Kafka indexing task duplicate data issue

Hi!
I found an issue with kafka indexing in druid 0.10.0 . The issue is regarding rollup.
Here is an example to explain the issue,
I created a kafka topic with 3 partition and replication factor 3. Then I inserted below data with druid indexing specification task in which rollup is true (default value):
data:-
{“CREATED_TIMESTAMP” : “11052017010000”,“d1” : “dim1”,“d2” : “dim2”,“m1” : “20”,“m2” : “20”}
{“CREATED_TIMESTAMP” : “11052017010000”,“d1” : “dim1”,“d2” : “dim2”,“m1” : “20”,“m2” : “20”}
{“CREATED_TIMESTAMP” : “11052017010000”,“d1” : “dim1”,“d2” : “dim2”,“m1” : “20”,“m2” : “20”}
{“CREATED_TIMESTAMP” : “11052017010000”,“d1” : “dim1”,“d2” : “dim2”,“m1” : “20”,“m2” : “20”}
{“CREATED_TIMESTAMP” : “11052017010000”,“d1” : “dim1”,“d2” : “dim2”,“m1” : “20”,“m2” : “20”}
{“CREATED_TIMESTAMP” : “11052017010000”,“d1” : “dim1”,“d2” : “dim2”,“m1” : “20”,“m2” : “20”}
{“CREATED_TIMESTAMP” : “11052017010000”,“d1” : “dim1”,“d2” : “dim2”,“m1” : “20”,“m2” : “20”}
{“CREATED_TIMESTAMP” : “11052017010000”,“d1” : “dim1”,“d2” : “dim2”,“m1” : “20”,“m2” : “20”}
druid specification:
{
“type”: “kafka”,
“dataSchema”: {
“dataSource”: “TEST_DB1”,
“parser”: {
“type”: “string”,
“parseSpec”: {
“format”: “json”,
“timestampSpec”: {
“column”: “CREATED_TIMESTAMP”,
“format”: “ddMMyyyyHHmmss”
},
“dimensionsSpec”: {
“dimensions”: ,
“dimensionExclusions”: [
“CREATED_TIMESTAMP”
]
}
}
},
“metricsSpec”: [
{
“name”: “m1”,
“type”: “doubleMax”,
“fieldName”: “m1”
},
{
“name”: “m2”,
“type”: “doubleMax”,
“fieldName”: “m2”
}
],
“granularitySpec”: {
“type”: “uniform”,
“segmentGranularity”: “HOUR”,
“queryGranularity”: “fifteen_minute”
}
},
“tuningConfig”: {
“type”: “kafka”,
“maxRowsPerSegment”: 10000000,
“maxRowsInMemory”: 100000
},
“ioConfig”: {
“topic”: “FlinkTest1”,
“consumerProperties”: {
“bootstrap.servers”: “localhost:9092”
},
“taskCount”: 1,
“replicas”: 1,
“startPartitions”: {
“topic”: “FlinkTest1”
}
}
}
So when i queried data I am getting three rows of 11052017010000 time. Query and output are displayed below:
{
“query”: “SELECT __time,d1,d2,m1,m2 FROM TEST_DB1”
}
Output:
[
{
“__time”: “2017-05-11T01:00:00.000Z”,
“d1”: “dim1”,
“d2”: “dim2”,
“m1”: 20.0,
“m2”: 20.0
},
{
“__time”: “2017-05-11T01:00:00.000Z”,
“d1”: “dim1”,
“d2”: “dim2”,
“m1”: 20.0,
“m2”: 20.0
},
{
“__time”: “2017-05-11T01:00:00.000Z”,
“d1”: “dim1”,
“d2”: “dim2”,
“m1”: 20.0,
“m2”: 20.0
}
]
Now when we create a new topic with 1 partition and replication factor 1, and inserted same data with same specification, I got rolled up result and single record for the data*.
So* as per my understanding, the druid creates the consumers according to number of partition of topic and perform rollup on each consumer, which is not right. It should be rollup over the whole data which it is receiving.
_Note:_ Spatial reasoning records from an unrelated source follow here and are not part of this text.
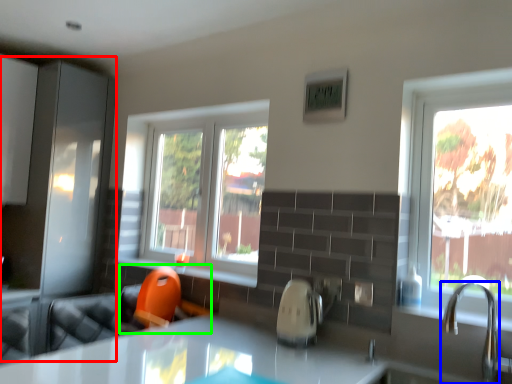
Question: Which object is the closest to the screen door (highlighted by a red box)? Choose among these: tap (highlighted by a blue box) or swivel chair (highlighted by a green box).

Choices:
 (A) tap
 (B) swivel chair

Answer: (B)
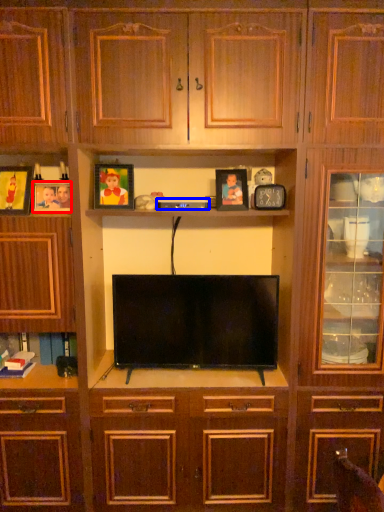
Question: Among these objects, which one is nearest to the camera, picture frame (highlighted by a red box) or appliance (highlighted by a blue box)?

Choices:
 (A) picture frame
 (B) appliance

Answer: (A)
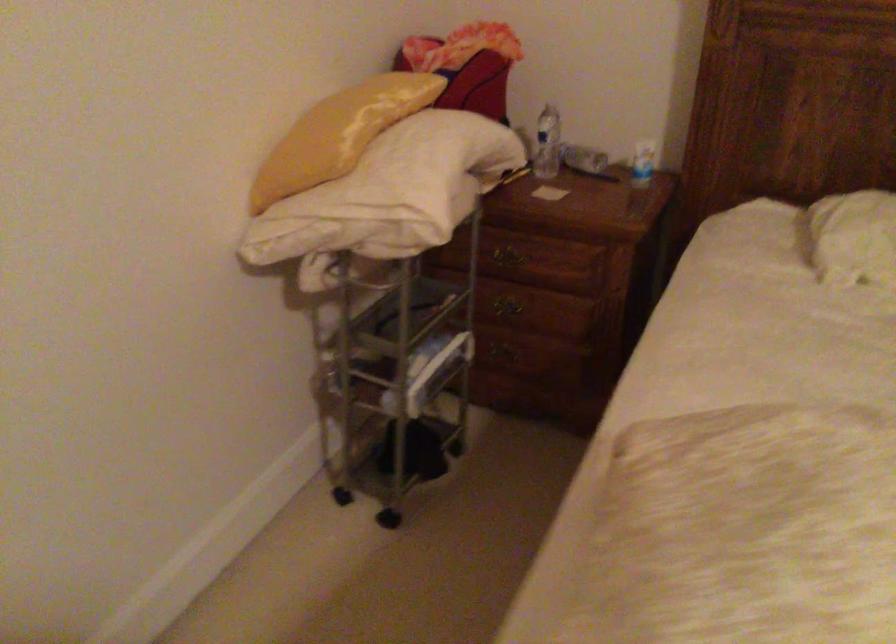
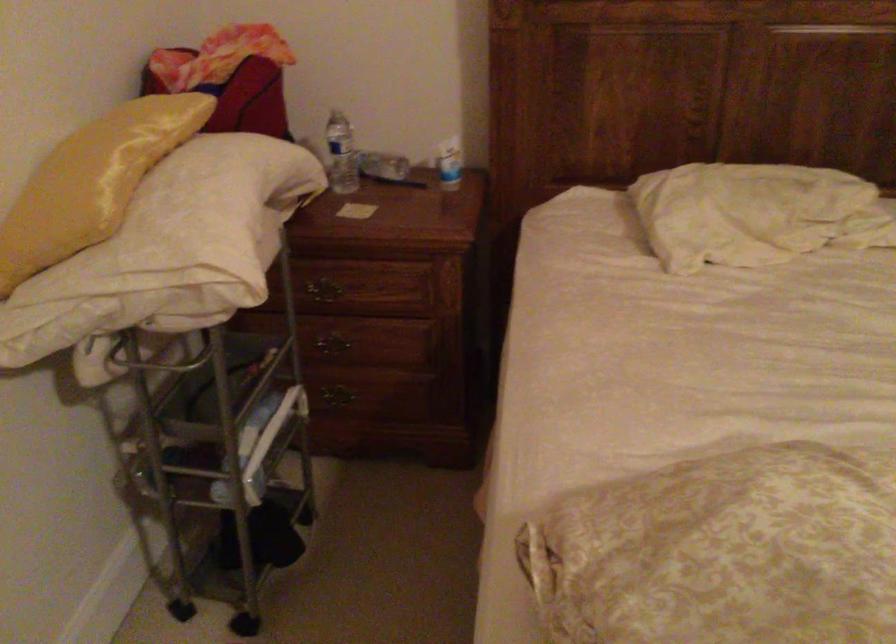
Question: In a continuous first-person perspective shot, in which direction is the camera moving?

Choices:
 (A) Left
 (B) Right
 (C) Forward
 (D) Backward

Answer: (C)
If I forgot anything to achieve this using given specs please let me know, otherwise please do the needful for this.

With streaming ingestion Druid doesn’t “guarantee” rollup. It might do partial rollup like you saw. The idea is that you could do one/both of these if you want better rollup ratios:

  • Produce your messages to Kafka based on dimensions, so messages that should roll up end up in the same Kafka partition

  • Reindex later on using a batch “index” or “index_hadoop” task in the background, which can guarantee rollup

Hi! Gian,

Thanks for your response.

I had applied your suggestion to push the data in same partition. My producer is producing the record in the same partition, Still I can see the duplicate data in Druid.

Please guide me if I am doing something wrong.